The father of modern American conservatism

Barry Goldwater accepts the Republican presidential nomination in San Francisco in 1964

Barry Goldwater will be remembered by many as the father of modern US conservatism.

"Ronald Reagan said many times he would not be president without Barry Goldwater," said Arizona Senator John McCain, remembering the man whose senate seat he now holds.

"In all the histories of American politics, Barry Goldwater will remain a chapter unto himself. The rest of us will have to make do as footnotes."

Goldwater, an economic libertarian, took the 1964 Republican presidential nomination, proclaiming: "Extremism in the defence of liberty is no vice. ... Moderation in the pursuit of justice is no virtue."

Lost the centre ground

Democrats seized on that comment, as well as Goldwater's hawkish views on Vietnam, where American military involvement was escalating by the month.

They portrayed him as a potential destroyer of the government's Social Security pension system and a nuclear warmonger.

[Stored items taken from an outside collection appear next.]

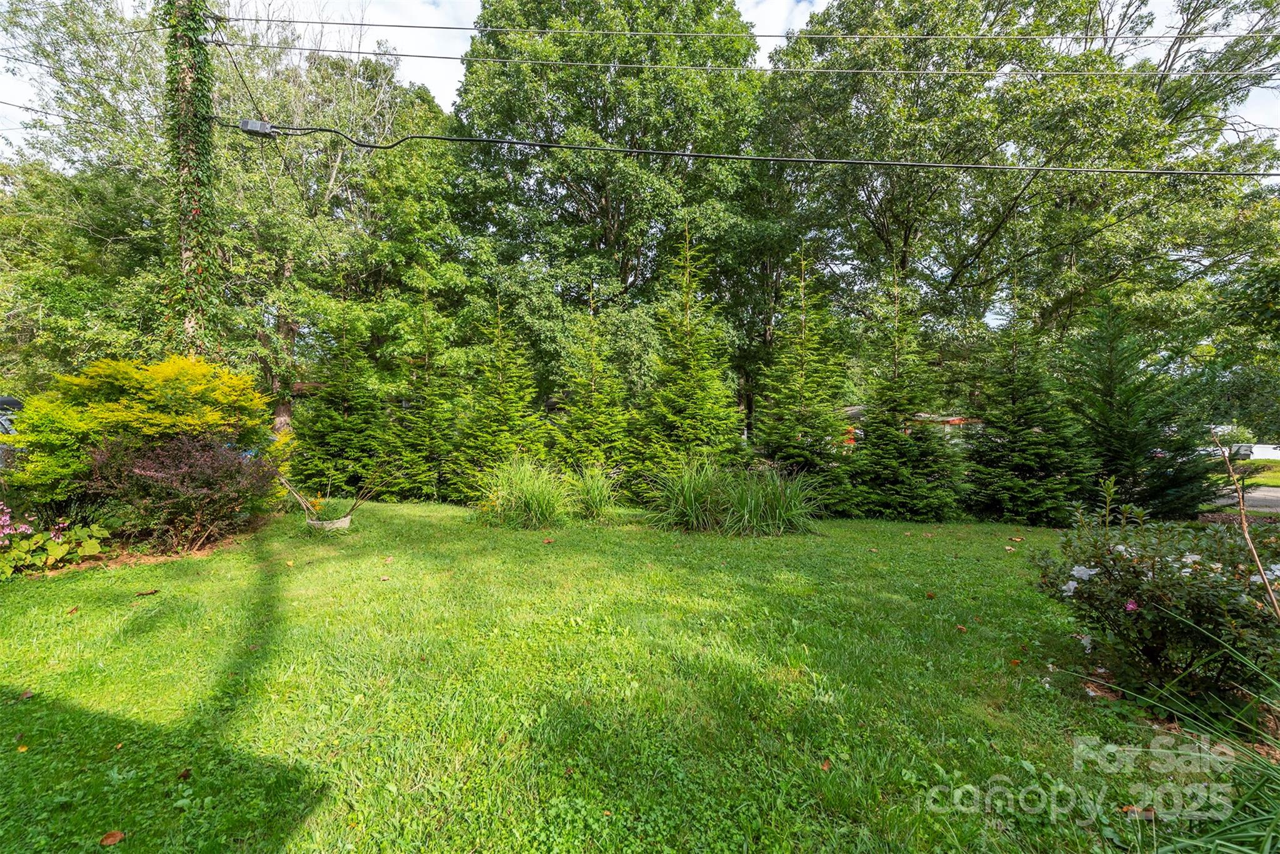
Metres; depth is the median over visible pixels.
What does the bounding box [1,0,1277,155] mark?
sky
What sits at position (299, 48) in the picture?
power line
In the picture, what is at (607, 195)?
tree
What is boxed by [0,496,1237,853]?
lawn
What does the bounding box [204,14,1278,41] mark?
power line
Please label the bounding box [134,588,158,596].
fallen leaf
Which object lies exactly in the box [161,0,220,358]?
utility pole
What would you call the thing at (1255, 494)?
road
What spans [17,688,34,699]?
fallen leaf
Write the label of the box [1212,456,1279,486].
far lawn
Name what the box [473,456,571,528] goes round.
ornamental grass
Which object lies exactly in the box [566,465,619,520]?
ornamental grass
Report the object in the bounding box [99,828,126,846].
fallen leaf
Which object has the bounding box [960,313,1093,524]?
spruce tree
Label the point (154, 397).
yellow shrub
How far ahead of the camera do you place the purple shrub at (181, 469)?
5.72 m
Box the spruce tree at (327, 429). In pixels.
[288,311,389,498]
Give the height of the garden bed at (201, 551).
0.112 m
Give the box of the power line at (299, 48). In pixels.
[225,41,1279,75]
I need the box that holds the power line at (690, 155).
[197,116,1277,177]
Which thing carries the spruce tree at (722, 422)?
on the lawn at (31, 700)
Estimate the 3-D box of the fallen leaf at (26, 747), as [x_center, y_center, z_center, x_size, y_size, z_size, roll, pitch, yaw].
[-2.917,1.516,2.350,0.068,0.015,0.087,-1,2,-43]
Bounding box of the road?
[1204,484,1279,513]
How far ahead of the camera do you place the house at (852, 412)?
21.86 m
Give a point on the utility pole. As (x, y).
(196, 210)
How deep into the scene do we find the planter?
6.78 m
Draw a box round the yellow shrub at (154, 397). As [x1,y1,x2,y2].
[1,352,275,511]
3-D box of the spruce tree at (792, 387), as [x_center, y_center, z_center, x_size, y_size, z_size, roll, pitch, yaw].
[2.921,-0.804,8.956,2.183,4.836,2.335,1,1,14]
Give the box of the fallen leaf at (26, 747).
[15,742,28,751]
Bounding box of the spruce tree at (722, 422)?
[630,221,744,496]
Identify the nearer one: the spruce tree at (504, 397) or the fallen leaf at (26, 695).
the fallen leaf at (26, 695)
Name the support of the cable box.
attached to the power line at (690, 155)
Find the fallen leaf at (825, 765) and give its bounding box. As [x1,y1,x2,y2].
[819,757,833,771]
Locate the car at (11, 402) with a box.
[0,395,24,464]
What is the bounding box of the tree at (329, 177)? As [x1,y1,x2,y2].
[205,32,464,439]
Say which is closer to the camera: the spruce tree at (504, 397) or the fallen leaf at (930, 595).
the fallen leaf at (930, 595)
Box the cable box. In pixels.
[238,118,275,135]
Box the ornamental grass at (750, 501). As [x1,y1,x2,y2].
[646,458,821,535]
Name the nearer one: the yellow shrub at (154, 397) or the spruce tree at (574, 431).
the yellow shrub at (154, 397)
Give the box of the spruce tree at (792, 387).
[750,246,856,514]
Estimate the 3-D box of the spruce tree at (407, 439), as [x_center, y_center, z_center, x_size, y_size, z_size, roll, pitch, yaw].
[-4.255,-0.658,10.031,1.849,4.337,1.965,1,1,16]
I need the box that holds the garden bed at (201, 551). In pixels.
[8,515,266,578]
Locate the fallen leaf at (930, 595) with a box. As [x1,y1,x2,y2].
[924,590,936,598]
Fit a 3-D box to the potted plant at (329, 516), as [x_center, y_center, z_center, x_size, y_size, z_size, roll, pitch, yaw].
[-4.318,1.160,6.965,0.818,0.389,0.802,0,1,0]
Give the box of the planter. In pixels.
[306,512,352,531]
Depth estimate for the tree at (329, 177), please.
14.91 m
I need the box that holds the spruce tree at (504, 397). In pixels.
[449,295,548,501]
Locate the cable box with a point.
(251, 123)
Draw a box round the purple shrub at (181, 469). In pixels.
[81,430,280,551]
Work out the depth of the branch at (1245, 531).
2.75 m
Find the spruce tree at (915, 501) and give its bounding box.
[850,271,965,520]
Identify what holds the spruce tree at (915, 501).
on the lawn at (31, 700)
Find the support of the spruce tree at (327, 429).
on the lawn at (31, 700)
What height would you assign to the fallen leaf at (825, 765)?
0.023 m
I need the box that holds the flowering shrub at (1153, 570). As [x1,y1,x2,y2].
[1028,498,1279,709]
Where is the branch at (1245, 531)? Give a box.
[1206,423,1279,617]
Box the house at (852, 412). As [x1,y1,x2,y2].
[839,403,981,443]
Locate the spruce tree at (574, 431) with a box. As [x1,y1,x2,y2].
[548,280,631,488]
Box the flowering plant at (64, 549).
[0,504,111,578]
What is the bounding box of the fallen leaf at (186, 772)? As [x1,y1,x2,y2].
[176,767,192,779]
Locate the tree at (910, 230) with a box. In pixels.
[764,0,1279,366]
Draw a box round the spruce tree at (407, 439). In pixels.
[382,281,461,502]
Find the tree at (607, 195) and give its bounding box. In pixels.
[448,0,774,405]
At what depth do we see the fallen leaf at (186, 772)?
2.20 m
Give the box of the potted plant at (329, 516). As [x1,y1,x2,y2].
[307,493,356,522]

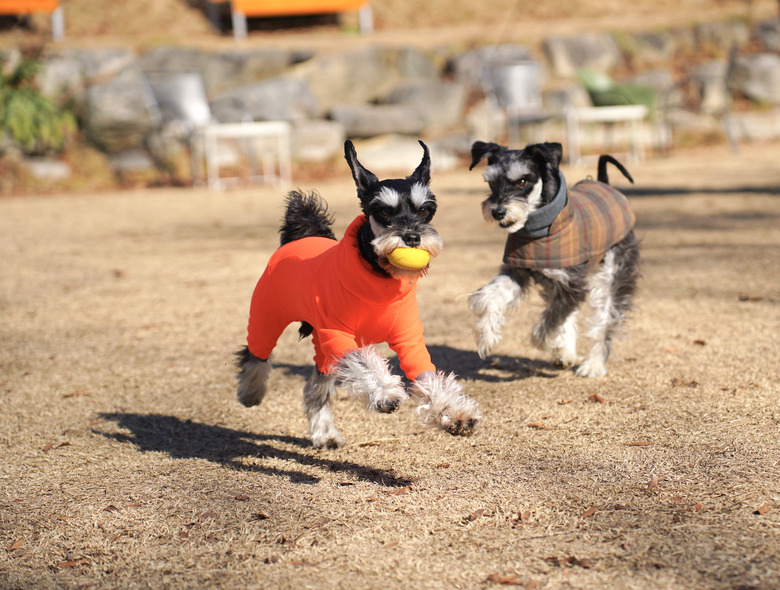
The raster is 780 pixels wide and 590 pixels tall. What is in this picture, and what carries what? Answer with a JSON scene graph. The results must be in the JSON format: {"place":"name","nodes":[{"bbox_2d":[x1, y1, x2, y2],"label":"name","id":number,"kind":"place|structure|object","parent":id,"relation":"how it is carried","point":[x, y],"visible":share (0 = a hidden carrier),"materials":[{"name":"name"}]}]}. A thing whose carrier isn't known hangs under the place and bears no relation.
{"place":"outdoors","nodes":[
{"label":"outdoors","id":0,"kind":"place"},
{"bbox_2d":[0,145,779,589],"label":"lawn","id":1,"kind":"structure","parent":0,"point":[456,342],"materials":[{"name":"brown plant"}]},
{"bbox_2d":[8,538,24,550],"label":"dry leaf","id":2,"kind":"object","parent":1,"relation":"on","point":[17,545],"visible":0.85,"materials":[{"name":"brown plant"}]},
{"bbox_2d":[0,54,77,150],"label":"shrub","id":3,"kind":"object","parent":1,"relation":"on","point":[30,107],"visible":0.84,"materials":[{"name":"green plant"}]},
{"bbox_2d":[20,158,71,179],"label":"rock","id":4,"kind":"object","parent":1,"relation":"on","point":[43,171],"visible":0.84,"materials":[{"name":"grey stone"}]},
{"bbox_2d":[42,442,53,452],"label":"dry leaf","id":5,"kind":"object","parent":1,"relation":"on","point":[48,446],"visible":0.82,"materials":[{"name":"brown plant"}]},
{"bbox_2d":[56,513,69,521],"label":"dry leaf","id":6,"kind":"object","parent":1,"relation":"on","point":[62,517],"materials":[{"name":"brown plant"}]},
{"bbox_2d":[56,558,87,568],"label":"dry leaf","id":7,"kind":"object","parent":1,"relation":"on","point":[71,563],"visible":0.75,"materials":[{"name":"brown plant"}]},
{"bbox_2d":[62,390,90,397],"label":"dry leaf","id":8,"kind":"object","parent":1,"relation":"on","point":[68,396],"visible":0.86,"materials":[{"name":"brown"}]},
{"bbox_2d":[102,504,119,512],"label":"dry leaf","id":9,"kind":"object","parent":1,"relation":"on","point":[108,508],"visible":0.72,"materials":[{"name":"brown plant"}]},
{"bbox_2d":[106,148,155,174],"label":"rock","id":10,"kind":"object","parent":1,"relation":"on","point":[131,161],"visible":0.88,"materials":[{"name":"grey stone"}]},
{"bbox_2d":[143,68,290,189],"label":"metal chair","id":11,"kind":"object","parent":1,"relation":"on","point":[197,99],"visible":0.88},
{"bbox_2d":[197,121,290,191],"label":"white table","id":12,"kind":"object","parent":1,"relation":"on","point":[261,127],"visible":0.97,"materials":[{"name":"white"}]},
{"bbox_2d":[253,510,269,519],"label":"dry leaf","id":13,"kind":"object","parent":1,"relation":"on","point":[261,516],"visible":0.86,"materials":[{"name":"brown"}]},
{"bbox_2d":[235,130,481,447],"label":"dog","id":14,"kind":"object","parent":1,"relation":"on","point":[367,234],"visible":0.96},
{"bbox_2d":[245,212,433,388],"label":"sweater","id":15,"kind":"object","parent":14,"relation":"on","point":[330,252],"visible":0.71,"materials":[{"name":"orange fabric"}]},
{"bbox_2d":[388,247,430,269],"label":"yellow ball","id":16,"kind":"object","parent":14,"relation":"in","point":[403,261],"visible":0.93,"materials":[{"name":"yellow"}]},
{"bbox_2d":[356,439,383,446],"label":"dry leaf","id":17,"kind":"object","parent":1,"relation":"on","point":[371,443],"visible":0.96,"materials":[{"name":"brown plant"}]},
{"bbox_2d":[386,486,409,495],"label":"dry leaf","id":18,"kind":"object","parent":1,"relation":"on","point":[399,491],"visible":0.84,"materials":[{"name":"brown plant"}]},
{"bbox_2d":[359,135,455,173],"label":"rock","id":19,"kind":"object","parent":1,"relation":"on","point":[380,154],"visible":0.82,"materials":[{"name":"stone"}]},
{"bbox_2d":[464,508,485,521],"label":"dry leaf","id":20,"kind":"object","parent":1,"relation":"on","point":[474,516],"visible":0.86,"materials":[{"name":"brown plant"}]},
{"bbox_2d":[486,573,531,586],"label":"dry leaf","id":21,"kind":"object","parent":1,"relation":"on","point":[505,581],"visible":0.94,"materials":[{"name":"brown plant"}]},
{"bbox_2d":[485,59,548,143],"label":"metal chair","id":22,"kind":"object","parent":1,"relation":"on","point":[530,81],"visible":0.87,"materials":[{"name":"grey metal"}]},
{"bbox_2d":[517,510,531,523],"label":"dry leaf","id":23,"kind":"object","parent":1,"relation":"on","point":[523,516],"visible":0.8,"materials":[{"name":"brown plant"}]},
{"bbox_2d":[526,422,548,428],"label":"dry leaf","id":24,"kind":"object","parent":1,"relation":"on","point":[536,425],"visible":0.93,"materials":[{"name":"brown plant"}]},
{"bbox_2d":[469,139,642,378],"label":"dog","id":25,"kind":"object","parent":1,"relation":"on","point":[513,183],"visible":0.96},
{"bbox_2d":[515,173,567,236],"label":"collar","id":26,"kind":"object","parent":25,"relation":"on","point":[551,216],"visible":0.49,"materials":[{"name":"grey fabric"}]},
{"bbox_2d":[502,175,634,270],"label":"vest","id":27,"kind":"object","parent":25,"relation":"on","point":[598,187],"visible":0.7,"materials":[{"name":"brown fabric"}]},
{"bbox_2d":[545,555,591,568],"label":"dry leaf","id":28,"kind":"object","parent":1,"relation":"on","point":[571,558],"visible":0.78,"materials":[{"name":"brown plant"}]},
{"bbox_2d":[580,506,597,517],"label":"dry leaf","id":29,"kind":"object","parent":1,"relation":"on","point":[589,513],"visible":0.86,"materials":[{"name":"brown plant"}]},
{"bbox_2d":[587,393,605,402],"label":"dry leaf","id":30,"kind":"object","parent":1,"relation":"on","point":[595,397],"visible":0.94,"materials":[{"name":"brown plant"}]},
{"bbox_2d":[566,105,646,168],"label":"white table","id":31,"kind":"object","parent":1,"relation":"on","point":[613,114],"visible":0.93,"materials":[{"name":"white"}]},
{"bbox_2d":[577,67,656,112],"label":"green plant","id":32,"kind":"object","parent":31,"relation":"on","point":[631,102],"visible":0.53,"materials":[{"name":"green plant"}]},
{"bbox_2d":[626,440,652,446],"label":"dry leaf","id":33,"kind":"object","parent":1,"relation":"on","point":[639,443],"visible":0.94,"materials":[{"name":"brown plant"}]},
{"bbox_2d":[647,477,658,488],"label":"dry leaf","id":34,"kind":"object","parent":1,"relation":"on","point":[654,482],"visible":0.8,"materials":[{"name":"brown plant"}]},
{"bbox_2d":[671,377,698,387],"label":"dry leaf","id":35,"kind":"object","parent":1,"relation":"on","point":[675,380],"visible":0.88,"materials":[{"name":"brown"}]},
{"bbox_2d":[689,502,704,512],"label":"dry leaf","id":36,"kind":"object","parent":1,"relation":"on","point":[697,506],"visible":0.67,"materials":[{"name":"brown plant"}]},
{"bbox_2d":[692,338,706,345],"label":"dry leaf","id":37,"kind":"object","parent":1,"relation":"on","point":[702,342],"visible":0.91,"materials":[{"name":"brown plant"}]},
{"bbox_2d":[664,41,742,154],"label":"metal chair","id":38,"kind":"object","parent":1,"relation":"on","point":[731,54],"visible":0.88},
{"bbox_2d":[737,294,762,301],"label":"dry leaf","id":39,"kind":"object","parent":1,"relation":"on","point":[744,299],"visible":0.91,"materials":[{"name":"brown"}]},
{"bbox_2d":[753,504,770,515],"label":"dry leaf","id":40,"kind":"object","parent":1,"relation":"on","point":[761,509],"visible":0.91,"materials":[{"name":"brown plant"}]},
{"bbox_2d":[0,0,779,50],"label":"slope","id":41,"kind":"structure","parent":0,"point":[195,13],"materials":[{"name":"brown"}]},
{"bbox_2d":[0,0,63,37],"label":"orange bench","id":42,"kind":"object","parent":41,"relation":"on","point":[51,2],"visible":0.97,"materials":[{"name":"orange wood"}]},
{"bbox_2d":[207,0,371,36],"label":"orange bench","id":43,"kind":"object","parent":41,"relation":"on","point":[300,2],"visible":0.98,"materials":[{"name":"orange wood"}]},
{"bbox_2d":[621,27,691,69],"label":"rock","id":44,"kind":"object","parent":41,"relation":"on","point":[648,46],"visible":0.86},
{"bbox_2d":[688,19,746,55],"label":"rock","id":45,"kind":"object","parent":41,"relation":"on","point":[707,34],"visible":0.88,"materials":[{"name":"grey stone"}]},
{"bbox_2d":[6,25,779,184],"label":"stone wall","id":46,"kind":"structure","parent":0,"point":[461,133],"materials":[{"name":"grey stone"}]},
{"bbox_2d":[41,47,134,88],"label":"rock","id":47,"kind":"object","parent":46,"relation":"in","point":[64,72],"visible":0.66,"materials":[{"name":"grey stone"}]},
{"bbox_2d":[83,75,153,144],"label":"rock","id":48,"kind":"object","parent":46,"relation":"in","point":[120,115],"visible":0.78,"materials":[{"name":"grey stone"}]},
{"bbox_2d":[139,47,297,90],"label":"rock","id":49,"kind":"object","parent":46,"relation":"in","point":[215,70],"visible":0.63,"materials":[{"name":"grey stone"}]},
{"bbox_2d":[208,77,318,123],"label":"rock","id":50,"kind":"object","parent":46,"relation":"in","point":[271,114],"visible":0.76,"materials":[{"name":"grey stone"}]},
{"bbox_2d":[290,120,345,162],"label":"rock","id":51,"kind":"object","parent":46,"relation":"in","point":[312,149],"visible":0.74,"materials":[{"name":"grey stone"}]},
{"bbox_2d":[299,47,411,111],"label":"rock","id":52,"kind":"object","parent":46,"relation":"in","point":[330,76],"visible":0.85,"materials":[{"name":"grey stone"}]},
{"bbox_2d":[330,103,426,137],"label":"rock","id":53,"kind":"object","parent":46,"relation":"in","point":[372,125],"visible":0.88,"materials":[{"name":"grey stone"}]},
{"bbox_2d":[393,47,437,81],"label":"rock","id":54,"kind":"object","parent":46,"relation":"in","point":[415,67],"visible":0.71,"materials":[{"name":"grey stone"}]},
{"bbox_2d":[385,81,464,129],"label":"rock","id":55,"kind":"object","parent":46,"relation":"in","point":[443,107],"visible":0.78,"materials":[{"name":"grey stone"}]},
{"bbox_2d":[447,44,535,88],"label":"rock","id":56,"kind":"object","parent":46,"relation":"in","point":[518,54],"visible":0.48,"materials":[{"name":"grey stone"}]},
{"bbox_2d":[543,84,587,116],"label":"rock","id":57,"kind":"object","parent":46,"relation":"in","point":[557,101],"visible":0.66,"materials":[{"name":"grey stone"}]},
{"bbox_2d":[542,33,619,78],"label":"rock","id":58,"kind":"object","parent":46,"relation":"in","point":[587,54],"visible":0.84,"materials":[{"name":"grey stone"}]},
{"bbox_2d":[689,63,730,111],"label":"rock","id":59,"kind":"object","parent":46,"relation":"in","point":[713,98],"visible":0.88,"materials":[{"name":"grey stone"}]},
{"bbox_2d":[729,54,779,104],"label":"rock","id":60,"kind":"object","parent":46,"relation":"in","point":[762,89],"visible":0.88,"materials":[{"name":"grey stone"}]},
{"bbox_2d":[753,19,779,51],"label":"rock","id":61,"kind":"object","parent":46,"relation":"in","point":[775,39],"visible":0.84,"materials":[{"name":"grey stone"}]},
{"bbox_2d":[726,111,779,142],"label":"rock","id":62,"kind":"object","parent":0,"point":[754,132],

The United States was not ready for Barry Goldwater's brand of Conservatism. His campaign slogan "In your heart you know he's right" was turned by his opponents into: "In your guts you know he's nuts."

He won only six states - five in the south and his native Arizona.

A changed party

Although conservative to the end, especially in opposition to government intervention in people's lives, some of his views might not find a home in today's Republican Party.

He supported abortion rights and the rights of homosexuals to serve in the military and criticised right-wing social causes like prayer in the schools and calls for bans on abortion.

"In 1964 he was regarded as the leader of the lunatic right but if he was nominated today as president there would be a right-wing walkout because of his views on abortion," said Lars-Erik Nelson, New York Daily News Washington columnist.

Military training

He was born in Phoenix, the grandson of an immigrant Polish peddler. He graduated from Staunton Military Academy in Virginia in 1928 and then attended the University of Arizona, but dropped out to work in the family department stores.

Despite poor eyesight, he talked himself into the Army Air Corps in World War II.

Barry Goldwater's political career began in 1949 when he helped form a group of Phoenix City Council candidates who aimed to clean up widespread prostitution and gambling.

He entered national politics in 1952, with a surprise 6,000-vote victory over Democratic Senator Ernest McFarland, then the Senate majority leader.

He gave up his Senate seat for the 1964 presidential campaign, but was re-elected to the Senate in 1968 and kept working hard to forge a new conservative coalition.

In 1980, Ronald Reagan, who had worked hard for Goldwater in 1964, was elected president.